**TASK INSTRUCTIONS**.
1. In the article on a new immune system for transplants, what molecule is the most obstinate barrier to transplanting animal organs?
2. List every proper name that appears in the article on a new immune system for transplants.
3. Carry the article on a new immune system for transplants forward, starting after its final sentence.

**PASSAGE FOR REVIEW**.
━━━━━━━━━━

New Immune System Could Aid Transplants

Immune systems are notoriously intolerant of transplanted tissue. Although scientists have had some success in damping the immune response to prevent the rejection of animal organs, a team has now tried a more drastic strategy in mice: replace the immune system itself with the makings of one that accepts transplanted cells. The technique, reported in the latest issue of Science, will be tested next in baboons.

The most obstinate barrier to transplanting animal organs has been a carbohydrate molecule called aGal, which is attached to the surfaces of cells in all mammals except primates. When the human immune system encounters cells bearing aGal, it recognizes the transplant as foreign and begins to destroy it. John Iacomini and his colleagues at Massachusetts General Hospital and Harvard Medical School in Boston decided to tackle the aGal problem by forcing the immune system to replace its cells with ones that will tolerate aGal.

━━━━━━━━━━

**INFORMATION PROVIDED**.

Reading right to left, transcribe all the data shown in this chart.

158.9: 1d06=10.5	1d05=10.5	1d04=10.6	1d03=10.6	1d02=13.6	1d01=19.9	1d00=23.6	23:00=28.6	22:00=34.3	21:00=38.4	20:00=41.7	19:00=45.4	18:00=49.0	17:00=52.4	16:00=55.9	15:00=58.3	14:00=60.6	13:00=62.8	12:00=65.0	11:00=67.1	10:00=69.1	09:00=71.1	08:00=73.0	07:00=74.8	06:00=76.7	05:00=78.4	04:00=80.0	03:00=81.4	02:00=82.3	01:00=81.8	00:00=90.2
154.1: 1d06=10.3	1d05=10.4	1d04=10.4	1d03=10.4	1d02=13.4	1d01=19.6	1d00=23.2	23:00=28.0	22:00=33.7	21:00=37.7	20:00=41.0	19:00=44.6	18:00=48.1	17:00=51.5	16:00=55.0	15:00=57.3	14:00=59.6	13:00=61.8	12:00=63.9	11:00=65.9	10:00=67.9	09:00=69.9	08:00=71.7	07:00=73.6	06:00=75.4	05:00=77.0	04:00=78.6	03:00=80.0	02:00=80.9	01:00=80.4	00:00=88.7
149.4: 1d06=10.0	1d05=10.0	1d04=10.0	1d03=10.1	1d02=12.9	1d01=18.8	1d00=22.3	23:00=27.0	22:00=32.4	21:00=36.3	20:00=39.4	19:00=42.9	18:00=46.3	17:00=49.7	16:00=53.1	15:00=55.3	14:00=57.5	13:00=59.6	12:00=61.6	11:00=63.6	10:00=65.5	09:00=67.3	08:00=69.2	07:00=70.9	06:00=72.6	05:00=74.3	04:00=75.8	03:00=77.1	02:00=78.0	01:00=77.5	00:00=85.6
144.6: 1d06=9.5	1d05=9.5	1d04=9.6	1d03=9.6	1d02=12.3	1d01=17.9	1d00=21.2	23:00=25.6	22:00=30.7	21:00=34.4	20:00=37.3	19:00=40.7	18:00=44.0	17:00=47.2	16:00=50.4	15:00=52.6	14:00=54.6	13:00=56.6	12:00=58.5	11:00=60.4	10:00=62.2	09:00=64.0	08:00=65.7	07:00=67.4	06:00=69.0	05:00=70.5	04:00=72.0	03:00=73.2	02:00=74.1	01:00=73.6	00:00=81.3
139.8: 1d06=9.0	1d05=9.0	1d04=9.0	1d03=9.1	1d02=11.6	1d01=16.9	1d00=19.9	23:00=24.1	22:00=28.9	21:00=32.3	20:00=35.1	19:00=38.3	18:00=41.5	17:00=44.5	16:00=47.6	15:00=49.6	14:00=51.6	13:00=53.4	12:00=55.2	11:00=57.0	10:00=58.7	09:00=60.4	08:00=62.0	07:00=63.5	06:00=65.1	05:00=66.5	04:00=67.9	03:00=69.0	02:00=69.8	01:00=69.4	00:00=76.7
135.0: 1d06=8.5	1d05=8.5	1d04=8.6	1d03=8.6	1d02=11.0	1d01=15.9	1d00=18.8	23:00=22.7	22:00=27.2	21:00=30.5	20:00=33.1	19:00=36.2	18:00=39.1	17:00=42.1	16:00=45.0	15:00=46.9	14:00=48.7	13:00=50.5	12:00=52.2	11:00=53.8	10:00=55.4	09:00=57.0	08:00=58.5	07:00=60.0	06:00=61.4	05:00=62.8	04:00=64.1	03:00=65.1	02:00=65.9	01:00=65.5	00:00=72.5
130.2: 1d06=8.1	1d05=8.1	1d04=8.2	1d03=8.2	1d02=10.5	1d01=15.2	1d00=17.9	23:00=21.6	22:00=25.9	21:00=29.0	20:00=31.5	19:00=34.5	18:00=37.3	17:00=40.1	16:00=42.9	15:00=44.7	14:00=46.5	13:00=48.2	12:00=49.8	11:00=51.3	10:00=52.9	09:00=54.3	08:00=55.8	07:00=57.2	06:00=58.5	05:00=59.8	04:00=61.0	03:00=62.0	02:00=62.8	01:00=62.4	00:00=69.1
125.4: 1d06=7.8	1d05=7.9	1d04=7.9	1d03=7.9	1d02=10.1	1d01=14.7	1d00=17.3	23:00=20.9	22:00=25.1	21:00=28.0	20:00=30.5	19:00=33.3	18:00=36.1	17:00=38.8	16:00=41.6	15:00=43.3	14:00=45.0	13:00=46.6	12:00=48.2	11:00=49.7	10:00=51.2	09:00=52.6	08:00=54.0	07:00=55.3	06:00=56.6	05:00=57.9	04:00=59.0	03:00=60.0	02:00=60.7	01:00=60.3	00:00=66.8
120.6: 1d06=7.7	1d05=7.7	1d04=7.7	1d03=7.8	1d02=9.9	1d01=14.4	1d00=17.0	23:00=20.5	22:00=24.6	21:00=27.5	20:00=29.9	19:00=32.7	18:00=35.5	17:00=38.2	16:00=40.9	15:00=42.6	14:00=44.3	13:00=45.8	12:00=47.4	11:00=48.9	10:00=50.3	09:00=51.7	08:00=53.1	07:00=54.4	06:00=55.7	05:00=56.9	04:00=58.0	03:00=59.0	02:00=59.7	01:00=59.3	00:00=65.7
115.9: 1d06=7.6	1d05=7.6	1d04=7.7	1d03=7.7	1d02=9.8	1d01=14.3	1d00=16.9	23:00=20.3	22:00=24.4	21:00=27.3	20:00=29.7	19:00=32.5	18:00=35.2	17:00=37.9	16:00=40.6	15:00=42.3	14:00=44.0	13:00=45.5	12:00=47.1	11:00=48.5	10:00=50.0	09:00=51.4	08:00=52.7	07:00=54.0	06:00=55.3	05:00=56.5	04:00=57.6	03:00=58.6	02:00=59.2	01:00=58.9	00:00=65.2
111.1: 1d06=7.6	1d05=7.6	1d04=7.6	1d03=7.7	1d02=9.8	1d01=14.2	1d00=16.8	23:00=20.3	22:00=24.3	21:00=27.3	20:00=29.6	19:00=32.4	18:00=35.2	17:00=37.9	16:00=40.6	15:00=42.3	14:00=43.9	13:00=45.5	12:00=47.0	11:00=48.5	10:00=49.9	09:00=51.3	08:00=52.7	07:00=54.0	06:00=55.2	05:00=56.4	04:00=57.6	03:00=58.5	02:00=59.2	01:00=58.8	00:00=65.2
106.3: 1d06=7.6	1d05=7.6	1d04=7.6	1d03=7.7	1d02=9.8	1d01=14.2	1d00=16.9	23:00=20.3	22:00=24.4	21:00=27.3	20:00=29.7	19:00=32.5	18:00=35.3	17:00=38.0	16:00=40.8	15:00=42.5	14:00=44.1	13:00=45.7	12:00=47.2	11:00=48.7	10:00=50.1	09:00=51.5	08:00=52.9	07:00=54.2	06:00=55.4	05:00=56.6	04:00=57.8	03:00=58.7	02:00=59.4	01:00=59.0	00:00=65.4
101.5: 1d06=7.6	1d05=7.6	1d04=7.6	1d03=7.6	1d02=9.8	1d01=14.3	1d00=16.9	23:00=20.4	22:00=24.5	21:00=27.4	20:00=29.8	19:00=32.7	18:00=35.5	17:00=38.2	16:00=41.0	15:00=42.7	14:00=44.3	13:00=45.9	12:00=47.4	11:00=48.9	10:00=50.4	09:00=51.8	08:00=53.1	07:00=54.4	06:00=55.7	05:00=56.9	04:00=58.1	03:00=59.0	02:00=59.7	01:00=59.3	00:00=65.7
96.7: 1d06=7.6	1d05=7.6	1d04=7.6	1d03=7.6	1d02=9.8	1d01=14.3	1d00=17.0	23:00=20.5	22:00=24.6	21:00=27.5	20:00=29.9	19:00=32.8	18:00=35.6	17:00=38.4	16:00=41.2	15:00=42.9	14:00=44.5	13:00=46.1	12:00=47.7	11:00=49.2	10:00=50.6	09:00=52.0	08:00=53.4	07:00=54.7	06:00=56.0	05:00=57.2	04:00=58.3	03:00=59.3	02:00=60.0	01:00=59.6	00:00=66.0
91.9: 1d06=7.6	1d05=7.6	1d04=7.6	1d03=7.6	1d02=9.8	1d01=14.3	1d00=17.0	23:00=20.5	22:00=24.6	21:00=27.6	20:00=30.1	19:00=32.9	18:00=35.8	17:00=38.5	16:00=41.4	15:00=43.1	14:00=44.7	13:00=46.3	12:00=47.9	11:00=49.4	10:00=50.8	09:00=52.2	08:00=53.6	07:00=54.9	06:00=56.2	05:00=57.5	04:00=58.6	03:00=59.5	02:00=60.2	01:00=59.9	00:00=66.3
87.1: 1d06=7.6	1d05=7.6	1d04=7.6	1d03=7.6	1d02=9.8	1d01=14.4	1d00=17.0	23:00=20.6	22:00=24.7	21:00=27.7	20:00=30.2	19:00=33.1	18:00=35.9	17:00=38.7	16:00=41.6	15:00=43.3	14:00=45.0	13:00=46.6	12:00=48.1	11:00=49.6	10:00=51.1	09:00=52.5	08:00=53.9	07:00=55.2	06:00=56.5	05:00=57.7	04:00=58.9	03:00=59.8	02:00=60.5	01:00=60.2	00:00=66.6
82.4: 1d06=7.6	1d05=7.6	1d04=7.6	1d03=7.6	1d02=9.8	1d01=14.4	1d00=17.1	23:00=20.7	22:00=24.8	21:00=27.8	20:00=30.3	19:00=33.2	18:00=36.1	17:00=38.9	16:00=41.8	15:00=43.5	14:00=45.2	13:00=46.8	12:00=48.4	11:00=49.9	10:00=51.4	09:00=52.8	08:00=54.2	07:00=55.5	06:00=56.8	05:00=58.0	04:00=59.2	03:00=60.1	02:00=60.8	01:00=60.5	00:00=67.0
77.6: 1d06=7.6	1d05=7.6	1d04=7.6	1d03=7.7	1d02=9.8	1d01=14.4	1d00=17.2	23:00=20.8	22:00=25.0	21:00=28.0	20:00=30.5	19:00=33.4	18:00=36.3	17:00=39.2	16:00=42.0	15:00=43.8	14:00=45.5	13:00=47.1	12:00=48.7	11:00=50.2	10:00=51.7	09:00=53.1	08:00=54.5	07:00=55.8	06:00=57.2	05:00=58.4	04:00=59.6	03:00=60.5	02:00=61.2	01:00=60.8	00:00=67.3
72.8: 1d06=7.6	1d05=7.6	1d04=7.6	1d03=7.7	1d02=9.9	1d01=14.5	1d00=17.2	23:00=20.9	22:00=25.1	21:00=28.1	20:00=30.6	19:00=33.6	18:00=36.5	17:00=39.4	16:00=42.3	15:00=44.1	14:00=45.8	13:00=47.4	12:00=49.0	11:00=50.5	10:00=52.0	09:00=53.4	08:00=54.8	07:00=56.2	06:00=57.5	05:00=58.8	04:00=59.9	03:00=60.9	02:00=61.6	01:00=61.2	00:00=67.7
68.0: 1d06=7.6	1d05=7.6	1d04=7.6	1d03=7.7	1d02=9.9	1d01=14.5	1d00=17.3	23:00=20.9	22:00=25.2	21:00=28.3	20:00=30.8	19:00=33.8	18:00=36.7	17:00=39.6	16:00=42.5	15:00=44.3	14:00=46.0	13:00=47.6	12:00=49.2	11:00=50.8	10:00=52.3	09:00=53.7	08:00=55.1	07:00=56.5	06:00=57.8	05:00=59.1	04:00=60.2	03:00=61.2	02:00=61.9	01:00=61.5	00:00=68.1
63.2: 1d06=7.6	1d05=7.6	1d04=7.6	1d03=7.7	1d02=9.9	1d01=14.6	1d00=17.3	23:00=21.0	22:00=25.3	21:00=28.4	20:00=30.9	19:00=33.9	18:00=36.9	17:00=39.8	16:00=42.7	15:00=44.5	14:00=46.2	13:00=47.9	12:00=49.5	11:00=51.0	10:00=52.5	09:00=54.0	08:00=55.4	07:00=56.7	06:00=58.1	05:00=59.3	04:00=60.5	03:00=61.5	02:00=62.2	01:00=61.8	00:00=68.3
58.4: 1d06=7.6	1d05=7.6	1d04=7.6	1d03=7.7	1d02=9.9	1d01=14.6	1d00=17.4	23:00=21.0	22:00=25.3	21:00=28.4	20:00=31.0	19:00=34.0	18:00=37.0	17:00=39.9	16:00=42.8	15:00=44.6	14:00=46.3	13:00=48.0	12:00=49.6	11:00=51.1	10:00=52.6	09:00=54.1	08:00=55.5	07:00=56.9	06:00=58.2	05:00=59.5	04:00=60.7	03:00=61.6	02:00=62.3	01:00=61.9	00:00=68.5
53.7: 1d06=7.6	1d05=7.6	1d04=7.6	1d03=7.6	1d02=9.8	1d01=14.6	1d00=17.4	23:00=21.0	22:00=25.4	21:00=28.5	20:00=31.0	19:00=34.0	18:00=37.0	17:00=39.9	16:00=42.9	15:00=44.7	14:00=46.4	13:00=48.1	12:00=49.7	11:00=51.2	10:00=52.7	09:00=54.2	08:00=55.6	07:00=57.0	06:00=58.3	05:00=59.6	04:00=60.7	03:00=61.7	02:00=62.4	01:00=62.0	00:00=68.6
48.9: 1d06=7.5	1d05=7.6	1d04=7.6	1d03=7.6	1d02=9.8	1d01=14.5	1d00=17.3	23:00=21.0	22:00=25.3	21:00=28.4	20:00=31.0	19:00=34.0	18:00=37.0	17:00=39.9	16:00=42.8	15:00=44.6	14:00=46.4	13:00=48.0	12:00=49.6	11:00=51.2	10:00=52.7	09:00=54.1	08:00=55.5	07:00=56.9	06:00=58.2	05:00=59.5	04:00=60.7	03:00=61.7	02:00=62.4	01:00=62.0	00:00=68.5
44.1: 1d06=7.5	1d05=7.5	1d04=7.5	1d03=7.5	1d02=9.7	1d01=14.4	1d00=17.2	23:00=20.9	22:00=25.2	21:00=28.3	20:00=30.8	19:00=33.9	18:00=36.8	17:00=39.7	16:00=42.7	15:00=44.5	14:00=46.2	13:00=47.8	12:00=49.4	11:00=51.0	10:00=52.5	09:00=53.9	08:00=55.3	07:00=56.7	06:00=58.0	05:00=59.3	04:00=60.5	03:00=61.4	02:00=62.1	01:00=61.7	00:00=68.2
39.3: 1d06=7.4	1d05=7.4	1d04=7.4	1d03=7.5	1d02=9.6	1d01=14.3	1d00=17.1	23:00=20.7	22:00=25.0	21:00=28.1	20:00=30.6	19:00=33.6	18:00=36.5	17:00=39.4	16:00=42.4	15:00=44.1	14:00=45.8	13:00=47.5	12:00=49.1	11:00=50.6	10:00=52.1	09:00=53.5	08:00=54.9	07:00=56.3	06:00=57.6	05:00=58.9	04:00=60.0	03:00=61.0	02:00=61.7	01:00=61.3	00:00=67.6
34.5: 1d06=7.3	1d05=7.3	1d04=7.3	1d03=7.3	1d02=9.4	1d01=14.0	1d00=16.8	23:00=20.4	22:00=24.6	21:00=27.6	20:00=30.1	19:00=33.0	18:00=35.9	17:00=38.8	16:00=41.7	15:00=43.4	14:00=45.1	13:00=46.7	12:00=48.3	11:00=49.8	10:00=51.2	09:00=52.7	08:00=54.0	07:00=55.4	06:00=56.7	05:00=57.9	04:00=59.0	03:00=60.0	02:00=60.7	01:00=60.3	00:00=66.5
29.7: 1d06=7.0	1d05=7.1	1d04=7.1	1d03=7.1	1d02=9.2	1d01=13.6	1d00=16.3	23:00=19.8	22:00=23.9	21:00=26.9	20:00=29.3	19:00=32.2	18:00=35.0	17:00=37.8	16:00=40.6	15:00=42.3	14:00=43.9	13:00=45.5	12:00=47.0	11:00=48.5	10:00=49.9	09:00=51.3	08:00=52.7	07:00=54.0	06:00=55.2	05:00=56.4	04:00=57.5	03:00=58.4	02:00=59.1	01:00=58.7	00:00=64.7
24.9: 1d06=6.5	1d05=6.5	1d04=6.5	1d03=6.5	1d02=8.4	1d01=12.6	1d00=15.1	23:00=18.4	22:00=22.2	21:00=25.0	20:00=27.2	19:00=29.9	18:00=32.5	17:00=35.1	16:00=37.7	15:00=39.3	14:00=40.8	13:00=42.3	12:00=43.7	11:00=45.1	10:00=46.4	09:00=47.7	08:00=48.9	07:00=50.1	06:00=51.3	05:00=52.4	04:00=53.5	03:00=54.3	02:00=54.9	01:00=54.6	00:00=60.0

━━━━━━━━━━

**ANSWERS BELOW**.
1. A carbohydrate molecule called aGal.

2. Science, John Iacomini, Massachusetts General Hospital, Harvard Medical School, Boston

3.
This could be done, they proposed, by drawing out a patient's bone marrow cells, then adding a gene to those cells for the enzyme galactosyltransferase (GT), which attaches aGal to the surface of the immune cells. Doctors would then reinject the GT marrow into the patient and allow the cells to form a new immune system that would recognize aGal as self, not foreign.

The researchers tested their idea with a mouse strain engineered to lack the GT gene. Like humans, these mice make an immune response to aGal. The researchers removed the animals' bone marrow, then replaced it in 12 mice with marrow cells containing the GT gene, while 13 others received marrow cells with a control gene. When the researchers measured natural antibody levels 15 weeks later, the control mice had as many antibodies to aGal as before the experiment. In contrast, mice with the GT gene made virtually no aGal antibodies--suggesting that the modified immune cells had indeed recognized aGal as self.

"This is a very significant advance," says Jeffrey Platt, an immunologist at the Mayo Clinic in Rochester, Minnesota. The finding, he says, "provides a potential avenue that would make xenotransplantation more feasible for humans." But making a human tolerate a pig heart is still years away, Iacomini says: "The first big challenge will be to get this to work in baboons."